__YOUR ASSIGNMENT__: Copy out every one of the records below word for word, line by line, without changing anything.

BEGIN

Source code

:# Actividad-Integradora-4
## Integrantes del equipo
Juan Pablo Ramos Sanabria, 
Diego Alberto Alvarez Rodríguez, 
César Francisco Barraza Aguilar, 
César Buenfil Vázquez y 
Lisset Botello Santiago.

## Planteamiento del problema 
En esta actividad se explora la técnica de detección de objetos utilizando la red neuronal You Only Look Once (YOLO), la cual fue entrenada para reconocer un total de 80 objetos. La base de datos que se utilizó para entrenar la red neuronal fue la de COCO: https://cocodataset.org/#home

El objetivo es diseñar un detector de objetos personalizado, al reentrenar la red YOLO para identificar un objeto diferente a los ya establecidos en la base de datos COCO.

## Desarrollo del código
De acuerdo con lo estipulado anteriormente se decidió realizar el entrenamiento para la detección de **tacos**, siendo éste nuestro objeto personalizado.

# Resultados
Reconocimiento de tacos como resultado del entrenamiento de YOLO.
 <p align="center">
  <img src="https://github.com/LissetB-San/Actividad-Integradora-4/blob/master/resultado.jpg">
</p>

END

__ANSWER TO THIS TASK__:
Source code

:# Actividad-Integradora-4
## Integrantes del equipo
Juan Pablo Ramos Sanabria, 
Diego Alberto Alvarez Rodríguez, 
César Francisco Barraza Aguilar, 
César Buenfil Vázquez y 
Lisset Botello Santiago.

## Planteamiento del problema 
En esta actividad se explora la técnica de detección de objetos utilizando la red neuronal You Only Look Once (YOLO), la cual fue entrenada para reconocer un total de 80 objetos. La base de datos que se utilizó para entrenar la red neuronal fue la de COCO: https://cocodataset.org/#home

El objetivo es diseñar un detector de objetos personalizado, al reentrenar la red YOLO para identificar un objeto diferente a los ya establecidos en la base de datos COCO.

## Desarrollo del código
De acuerdo con lo estipulado anteriormente se decidió realizar el entrenamiento para la detección de **tacos**, siendo éste nuestro objeto personalizado.

# Resultados
Reconocimiento de tacos como resultado del entrenamiento de YOLO.
 <p align="center">
  <img src="https://github.com/LissetB-San/Actividad-Integradora-4/blob/master/resultado.jpg">
</p>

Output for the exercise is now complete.